Un giorno Rossella mi chiama e mi dice “ho trovato l’annuncio giusto per te, sei proprio tu!”. A quanto pare aveva ragione perchè ho risposto a quell’annuncio su “Il Resto del Carlino” e ho trovato il mio nuovo lavoro: Segretaria di Direzione con conoscenza della lingua russa. Ed eccomi di nuovo nei panni di segretaria. Ma almeno stavolta era richiesta la conoscenza delle lingue, quello per cui avevo studiato. Facevo quindi un passettino in avanti, anche dal punto di vista economico.

Nell’annuncio non era indicata la sede di lavoro. Solo dopo aver superato le prime prove con la società di selezione, venni convocata per il colloquio finale con il Direttore generale a Rimini e scoprii che la sede di lavoro era l’aeroporto riminese. Al Direttore vennero presentate 3 candidate tra cui io.
Mi presentai con un paio di pantaloni verdi e un cardigan di lana a trecce dello stesso colore, camicia a fantasia, scarpa bassa, capelli lunghi e lisci e il mio solito approccio calmo, empatico, gentile.

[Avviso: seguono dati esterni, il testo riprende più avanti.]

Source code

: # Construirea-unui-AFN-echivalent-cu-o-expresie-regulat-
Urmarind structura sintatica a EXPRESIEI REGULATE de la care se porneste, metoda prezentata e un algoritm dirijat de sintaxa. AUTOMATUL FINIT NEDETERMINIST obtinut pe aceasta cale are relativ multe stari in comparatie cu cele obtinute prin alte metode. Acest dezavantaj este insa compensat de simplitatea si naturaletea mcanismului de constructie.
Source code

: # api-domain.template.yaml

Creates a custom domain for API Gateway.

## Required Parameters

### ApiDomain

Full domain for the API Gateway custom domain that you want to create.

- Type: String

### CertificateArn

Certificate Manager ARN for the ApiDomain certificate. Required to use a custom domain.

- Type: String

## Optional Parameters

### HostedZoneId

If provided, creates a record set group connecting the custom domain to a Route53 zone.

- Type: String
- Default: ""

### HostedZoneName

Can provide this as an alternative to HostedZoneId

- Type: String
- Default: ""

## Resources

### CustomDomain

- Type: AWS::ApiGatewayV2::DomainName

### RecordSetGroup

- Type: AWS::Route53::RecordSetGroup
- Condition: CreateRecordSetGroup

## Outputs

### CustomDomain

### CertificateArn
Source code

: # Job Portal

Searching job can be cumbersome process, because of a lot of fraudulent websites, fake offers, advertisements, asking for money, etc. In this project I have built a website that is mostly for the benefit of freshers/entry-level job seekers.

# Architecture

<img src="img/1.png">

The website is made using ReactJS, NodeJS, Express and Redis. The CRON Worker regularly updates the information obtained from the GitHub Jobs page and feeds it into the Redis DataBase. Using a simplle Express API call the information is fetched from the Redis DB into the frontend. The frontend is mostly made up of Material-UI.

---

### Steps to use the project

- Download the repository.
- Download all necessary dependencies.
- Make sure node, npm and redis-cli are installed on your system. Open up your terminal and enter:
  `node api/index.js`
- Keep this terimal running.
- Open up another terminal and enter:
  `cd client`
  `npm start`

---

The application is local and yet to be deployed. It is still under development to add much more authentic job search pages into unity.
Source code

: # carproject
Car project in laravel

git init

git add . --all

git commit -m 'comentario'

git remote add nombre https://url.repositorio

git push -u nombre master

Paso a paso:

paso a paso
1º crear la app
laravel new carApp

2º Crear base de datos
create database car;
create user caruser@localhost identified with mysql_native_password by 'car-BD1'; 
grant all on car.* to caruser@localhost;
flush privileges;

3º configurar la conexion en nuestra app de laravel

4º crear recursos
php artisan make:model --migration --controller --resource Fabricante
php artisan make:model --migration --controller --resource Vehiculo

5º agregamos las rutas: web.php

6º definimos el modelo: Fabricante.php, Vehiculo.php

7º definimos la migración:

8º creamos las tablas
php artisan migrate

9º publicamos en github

Venni scelta io, chissà perchè.

Nel giro di 15 giorni mi trasferii a Rimini, non mi diedero nemmeno il tempo di dare tutto il preavviso all’aziendina di Bologna, avevano urgenza di ricoprire la posizione. Un’amica mi aiutò a trovare un appartamento per un paio di mesi e altri due amici caricarono su un furgone gli scatoloni del trasloco.

Il 3 marzo del ’97 ero seduta alla scrivania della Segreteria di Direzione dell’aeroporto di Rimini, ci sarei rimasta quasi 18 anni.

Fu una scelta giusta per me? Oggi penso di no. E non mi riferisco al lavoro ma al trasferimento da Bologna, una città perfettamente in linea con il mio spirito e di cui ho ancora nostalgia. Con Rimini il feeling non è stato immediato e ancora oggi, a volte, ci osserviamo con sospetto.